Just another dream. But it is uncanny how the subconscious pinpoints the most fearsome fact of substance abuse: that the addict appears ignorant to the danger they are courting. The family, however, sees the train wreck approaching. It’s a well worn cyclical pattern. First you note the restlessness, the mounting body tension and the explosive language. Then comes the quiet storm of evasiveness brought on by late nights, sickness and lies.
This is the worst part of living with an addict. Seeing all the signs that they apparently miss. I have heard it said that the addict is a “selfish person.” A “liar.” And “hopeless.”
Addicts definitely lie to cover their tracks for as long as possible. And they are selfish – to a degree. But it is hard to think of someone who is self destructive as truly “selfish.” Hopeless? – yes, it often does seem hopeless.
Putting all labels aside; how in God’s name can you help someone who does not think they are in trouble? Who will sweetly tie a pink shoelace while contemplating where to score their next hit?

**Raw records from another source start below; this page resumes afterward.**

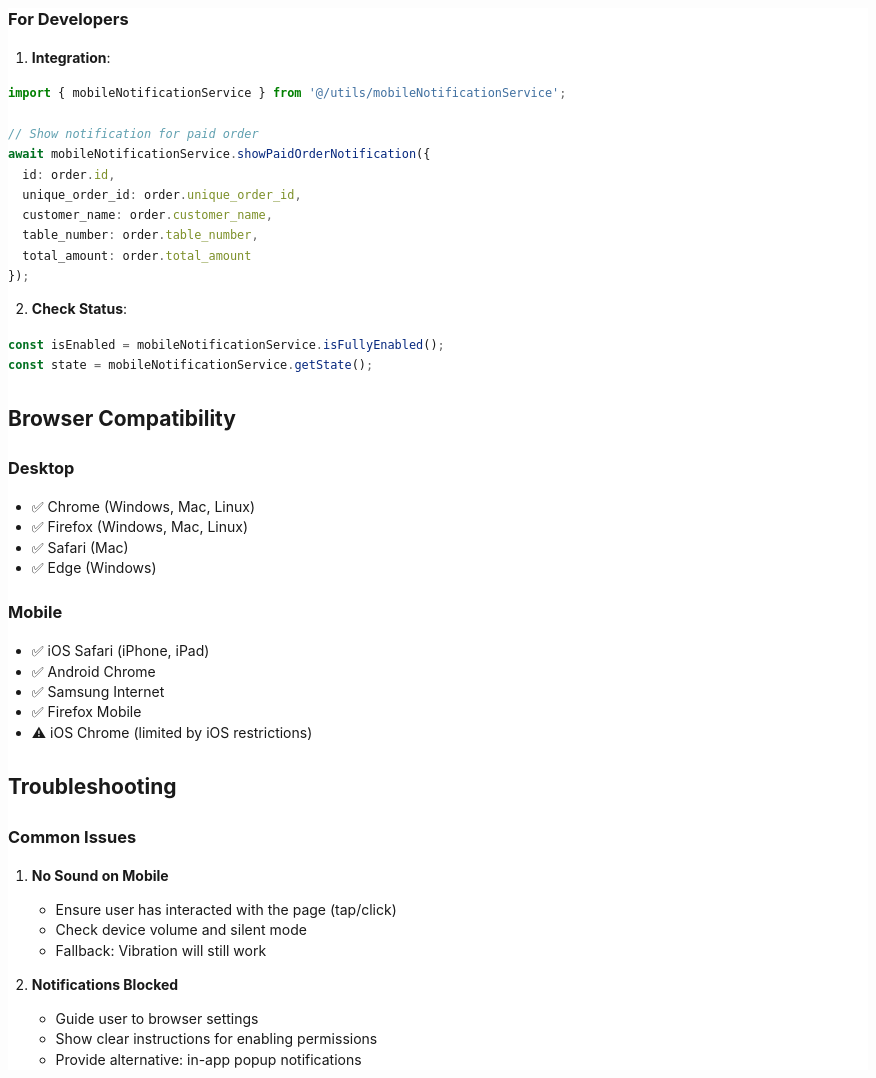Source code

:### For Developers

1. **Integration**:
```typescript
import { mobileNotificationService } from '@/utils/mobileNotificationService';

// Show notification for paid order
await mobileNotificationService.showPaidOrderNotification({
  id: order.id,
  unique_order_id: order.unique_order_id,
  customer_name: order.customer_name,
  table_number: order.table_number,
  total_amount: order.total_amount
});
```

2. **Check Status**:
```typescript
const isEnabled = mobileNotificationService.isFullyEnabled();
const state = mobileNotificationService.getState();
```

## Browser Compatibility

### Desktop
- ✅ Chrome (Windows, Mac, Linux)
- ✅ Firefox (Windows, Mac, Linux)
- ✅ Safari (Mac)
- ✅ Edge (Windows)

### Mobile
- ✅ iOS Safari (iPhone, iPad)
- ✅ Android Chrome
- ✅ Samsung Internet
- ✅ Firefox Mobile
- ⚠️ iOS Chrome (limited by iOS restrictions)

## Troubleshooting

### Common Issues

1. **No Sound on Mobile**
   - Ensure user has interacted with the page (tap/click)
   - Check device volume and silent mode
   - Fallback: Vibration will still work

2. **Notifications Blocked**
   - Guide user to browser settings
   - Show clear instructions for enabling permissions
   - Provide alternative: in-app popup notifications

I am convinced that the addict has to slow down long enough to recognize the internal rhythms of their own bodies and minds. Not an easy process considering man’s natural tendency is to tread the well worn path – thoughtlessly.
Unfortunately the addicts behavior is so extreme. And the consequences of their behavior that much more obvious. What they really need is the space and time to redefine their relationship with their own patterned responses.
Insurance companies, in our experience, have offered ten days within which to make this lifestyle change. Ten days!